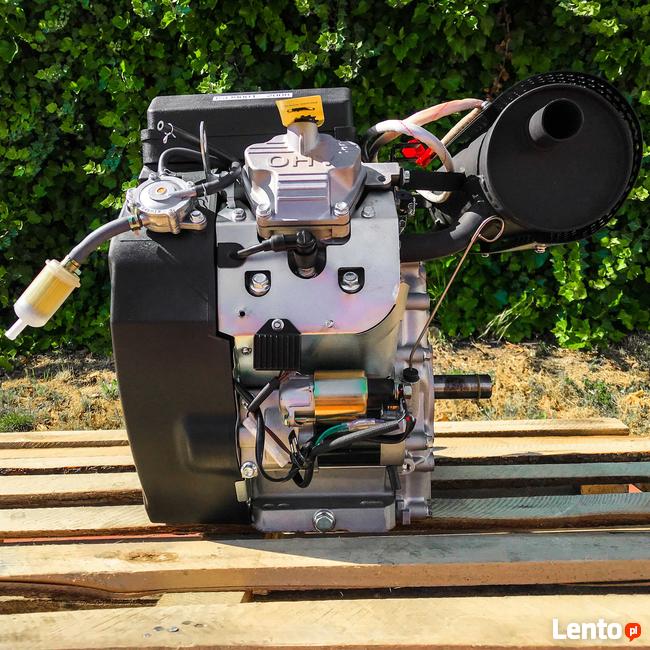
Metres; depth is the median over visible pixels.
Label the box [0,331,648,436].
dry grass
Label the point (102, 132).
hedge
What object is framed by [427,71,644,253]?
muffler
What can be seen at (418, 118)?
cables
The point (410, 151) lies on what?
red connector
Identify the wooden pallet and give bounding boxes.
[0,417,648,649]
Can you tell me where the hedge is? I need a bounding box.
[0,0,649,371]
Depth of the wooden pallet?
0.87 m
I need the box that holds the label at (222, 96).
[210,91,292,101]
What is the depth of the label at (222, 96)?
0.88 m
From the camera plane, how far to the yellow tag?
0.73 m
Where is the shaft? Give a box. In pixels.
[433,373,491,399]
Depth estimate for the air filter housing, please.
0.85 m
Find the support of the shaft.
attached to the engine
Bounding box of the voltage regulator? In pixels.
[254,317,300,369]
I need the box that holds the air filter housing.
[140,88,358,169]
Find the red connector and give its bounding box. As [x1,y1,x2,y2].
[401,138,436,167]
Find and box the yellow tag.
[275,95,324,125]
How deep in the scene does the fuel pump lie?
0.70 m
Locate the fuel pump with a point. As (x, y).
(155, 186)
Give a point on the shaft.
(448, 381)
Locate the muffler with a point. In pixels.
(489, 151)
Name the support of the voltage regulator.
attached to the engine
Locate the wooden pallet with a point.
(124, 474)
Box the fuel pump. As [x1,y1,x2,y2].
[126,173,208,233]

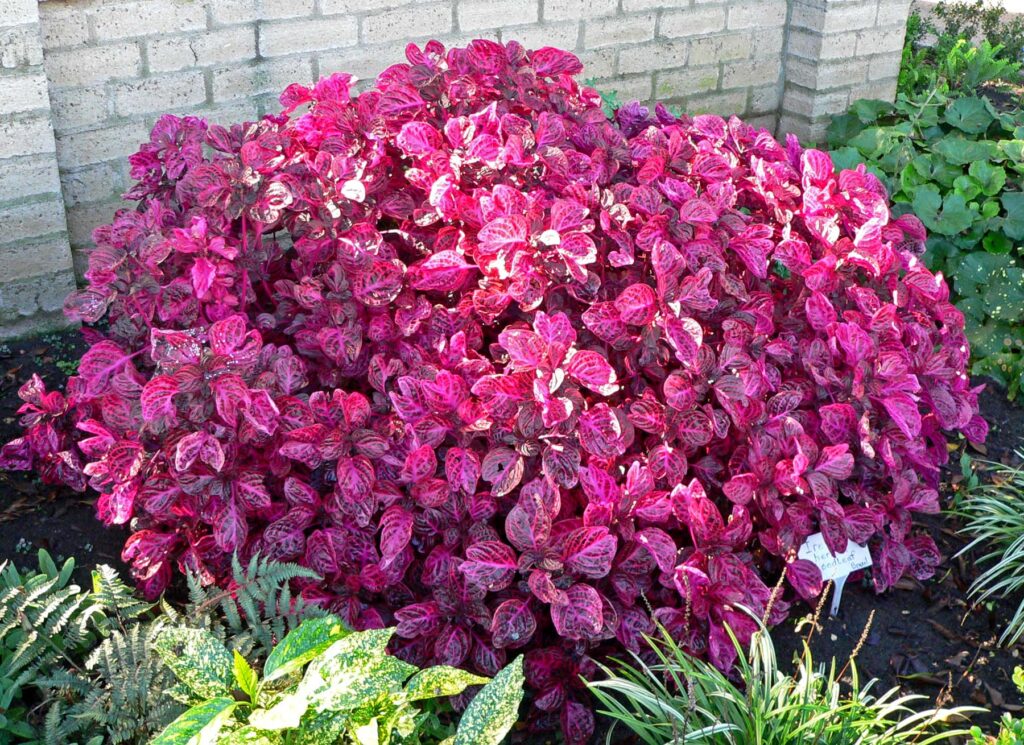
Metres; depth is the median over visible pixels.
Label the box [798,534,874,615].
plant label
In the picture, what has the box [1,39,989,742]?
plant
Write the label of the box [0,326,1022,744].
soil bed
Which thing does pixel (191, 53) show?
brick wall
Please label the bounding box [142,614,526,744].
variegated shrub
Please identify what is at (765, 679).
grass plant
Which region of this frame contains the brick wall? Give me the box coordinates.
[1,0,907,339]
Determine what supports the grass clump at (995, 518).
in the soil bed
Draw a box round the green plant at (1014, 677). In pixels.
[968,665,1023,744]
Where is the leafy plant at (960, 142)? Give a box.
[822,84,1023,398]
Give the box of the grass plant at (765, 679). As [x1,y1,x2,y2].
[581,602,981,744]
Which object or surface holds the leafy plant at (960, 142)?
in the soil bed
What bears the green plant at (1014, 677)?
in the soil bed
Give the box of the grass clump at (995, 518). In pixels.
● ● ● ●
Reproduce the whole listing above word for word, dropping each image.

Metres; depth is the median over visible pixels.
Label the box [0,331,648,436].
dry grass
Label the point (102, 132).
hedge
What object is framed by [427,71,644,253]?
muffler
What can be seen at (418, 118)?
cables
The point (410, 151) lies on what?
red connector
Identify the wooden pallet and give bounding boxes.
[0,417,648,649]
Can you tell me where the hedge is? I need a bounding box.
[0,0,649,371]
Depth of the wooden pallet?
0.87 m
I need the box that holds the label at (222, 96).
[210,91,292,101]
What is the depth of the label at (222, 96)?
0.88 m
From the camera plane, how far to the yellow tag?
0.73 m
Where is the shaft? Give a box. In pixels.
[433,373,491,399]
Depth estimate for the air filter housing, please.
0.85 m
Find the support of the shaft.
attached to the engine
Bounding box of the voltage regulator? In pixels.
[254,317,300,369]
I need the box that holds the air filter housing.
[140,88,358,169]
Find the red connector and give its bounding box. As [x1,y1,x2,y2].
[401,138,436,167]
Find and box the yellow tag.
[275,95,324,125]
How deep in the scene does the fuel pump lie?
0.70 m
Locate the fuel pump with a point. As (x, y).
(155, 186)
Give a point on the shaft.
(448, 381)
Locate the muffler with a point. In pixels.
(489, 151)
Name the support of the voltage regulator.
attached to the engine
Locate the wooden pallet with a point.
(124, 474)
Box the fuel pump. As [x1,y1,x2,y2].
[126,173,208,233]

Metres; depth is the median over visible pixels.
Label the box [798,534,874,615].
plant label
In the picture, what has the box [1,39,989,742]?
plant
Write the label of the box [0,326,1022,744].
soil bed
Which thing does pixel (191, 53) show?
brick wall
Please label the bounding box [142,614,526,744].
variegated shrub
Please identify what is at (765, 679).
grass plant
Which region of this frame contains the brick wall? Give me the box coordinates.
[1,0,907,339]
Determine what supports the grass clump at (995, 518).
in the soil bed
Draw a box round the green plant at (1014, 677). In pixels.
[968,665,1023,744]
Where is the leafy plant at (960, 142)? Give a box.
[822,84,1023,398]
Give the box of the grass plant at (765, 679). As [x1,y1,x2,y2].
[581,602,981,744]
Which object or surface holds the leafy plant at (960, 142)?
in the soil bed
What bears the green plant at (1014, 677)?
in the soil bed
Give the box of the grass clump at (995, 518). In pixels.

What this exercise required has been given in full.